══ INFORMATION SHOWN

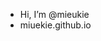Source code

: - Hi, I’m @mieukie
- miuekie.github.io

<!---
mieukie/mieukie is a ✨ special ✨ repository because its `README.md` (this file) appears on your GitHub profile.
You can click the Preview link to take a look at your changes.
--->
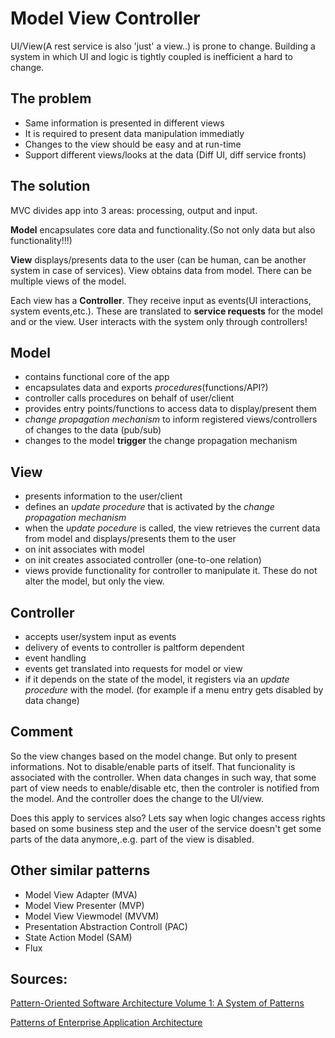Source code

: # Model View Controller

UI/View(A rest service is also 'just' a view..) is prone to change. Building a system in which UI and logic is tightly coupled is inefficient a hard to change. 

## The problem

* Same information is presented in different views
* It is required to present data manipulation immediatly
* Changes to the view should be easy and at run-time
* Support different views/looks at the data (Diff UI, diff service fronts)

## The solution

MVC divides app into 3 areas: processing, output and input.

**Model** encapsulates core data and functionality.(So not only data but also functionality!!!) 

**View** displays/presents data to the user (can be human, can be another system in case of services). View obtains data from model. There can be multiple views of the model.

Each view has a **Controller**. They receive input as events(UI interactions, system events,etc.). These are translated to **service requests** for the model and or the view. User interacts with the system only through controllers!

## Model

* contains functional core of the app
* encapsulates data and exports *procedures*(functions/API?)
* controller calls procedures on behalf of user/client
* provides entry points/functions to access data to display/present them
* *change propagation mechanism* to inform registered views/controllers of changes to the data (pub/sub)
* changes to the model **trigger** the change propagation mechanism

## View
 
* presents information to the user/client
* defines an *update procedure* that is activated by the *change propagation mechanism*
* when the *update pocedure* is called, the view retrieves the current data from model and displays/presents them to the user
* on init associates with model
* on init creates associated controller (one-to-one relation)
* views provide functionality for controller to manipulate it. These do not alter the model, but only the view.


## Controller

* accepts user/system input as events
* delivery of events to controller is paltform dependent
* event handling
* events get translated into requests for model or view
* if it depends on the state of the model, it registers via an *update procedure* with the model. (for example if a menu entry gets disabled by data change)

## Comment

So the view changes based on the model change. But only to present informations. Not to disable/enable parts of itself. That funcionality is associated with the controller. When data changes in such way, that some part of view needs to enable/disable etc, then the controler is notified from the model. And the controller does the change to the UI/view.

Does this apply to services also? Lets say when logic changes access rights based on some business step and the user of the service doesn't get some parts of the data anymore,.e.g. part of the view is disabled.

## Other similar patterns

* Model View Adapter (MVA)
* Model View Presenter (MVP)
* Model View Viewmodel (MVVM)
* Presentation Abstraction Controll (PAC)
* State Action Model (SAM)
* Flux

## Sources:

[Pattern-Oriented Software Architecture Volume 1: A System of Patterns](https://www.goodreads.com/book/show/85039.Pattern_Oriented_Software_Architecture_Volume_1)

[Patterns of Enterprise Application Architecture](https://www.goodreads.com/book/show/70156.Patterns_of_Enterprise_Application_Architecture)




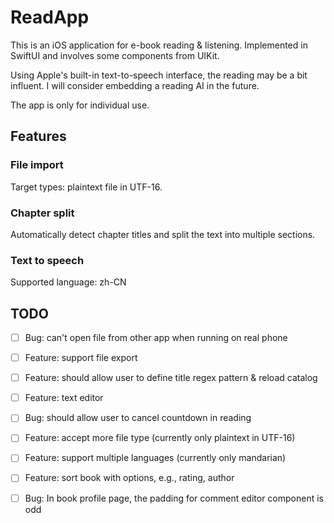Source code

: # ReadApp

This is an iOS application for e-book reading & listening. Implemented in SwiftUI and involves some components from UIKit. 

Using Apple's built-in text-to-speech interface, the reading may be a bit influent. I will consider embedding a reading AI in the future.

The app is only for individual use.


## Features

### File import
Target types: plaintext file in UTF-16.


### Chapter split
Automatically detect chapter titles and split the text into multiple sections.


### Text to speech
Supported language: zh-CN


## TODO
- [ ] Bug: can't open file from other app when running on real phone

- [ ] Feature: support file export

- [ ] Feature: should allow user to define title regex pattern & reload catalog

- [ ] Feature: text editor

- [ ] Bug: should allow user to cancel countdown in reading

- [ ] Feature: accept more file type (currently only plaintext in UTF-16)

- [ ] Feature: support multiple languages (currently only mandarian)

- [ ] Feature: sort book with options, e.g., rating, author

- [ ] Bug: In book profile page, the padding for comment editor component is odd
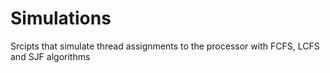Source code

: # Simulations

Srcipts that simulate thread assignments to the processor with FCFS, LCFS and SJF algorithms
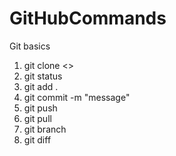 # GitHubCommands
Git basics


1. git clone <<URL of the repository>>
2. git status
3. git add .
4. git commit -m "message"
5. git push
6. git pull
7. git branch
8. git diff
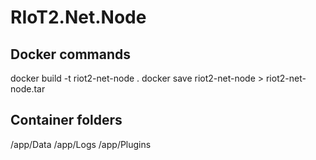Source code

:# RIoT2.Net.Node

## Docker commands
docker build -t riot2-net-node .
docker save riot2-net-node > riot2-net-node.tar


## Container folders
/app/Data
/app/Logs
/app/Plugins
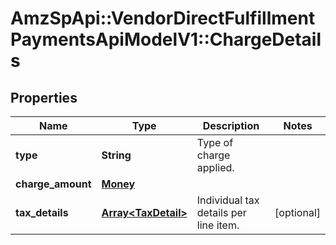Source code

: # AmzSpApi::VendorDirectFulfillmentPaymentsApiModelV1::ChargeDetails

## Properties
Name | Type | Description | Notes
------------ | ------------- | ------------- | -------------
**type** | **String** | Type of charge applied. | 
**charge_amount** | [**Money**](Money.md) |  | 
**tax_details** | [**Array&lt;TaxDetail&gt;**](TaxDetail.md) | Individual tax details per line item. | [optional]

════

Copy the records word for word, starting at the beginning and ending at the line containing "but also functionality!!!)", with both of those lines included. Do not put the pictures in your answer.

▶ [RESPONSE TO THE TASK]:
Source code

: - Hi, I’m @mieukie
- miuekie.github.io

<!---
mieukie/mieukie is a ✨ special ✨ repository because its `README.md` (this file) appears on your GitHub profile.
You can click the Preview link to take a look at your changes.
--->
Source code

: # Model View Controller

UI/View(A rest service is also 'just' a view..) is prone to change. Building a system in which UI and logic is tightly coupled is inefficient a hard to change. 

## The problem

* Same information is presented in different views
* It is required to present data manipulation immediatly
* Changes to the view should be easy and at run-time
* Support different views/looks at the data (Diff UI, diff service fronts)

## The solution

MVC divides app into 3 areas: processing, output and input.

**Model** encapsulates core data and functionality.(So not only data but also functionality!!!) 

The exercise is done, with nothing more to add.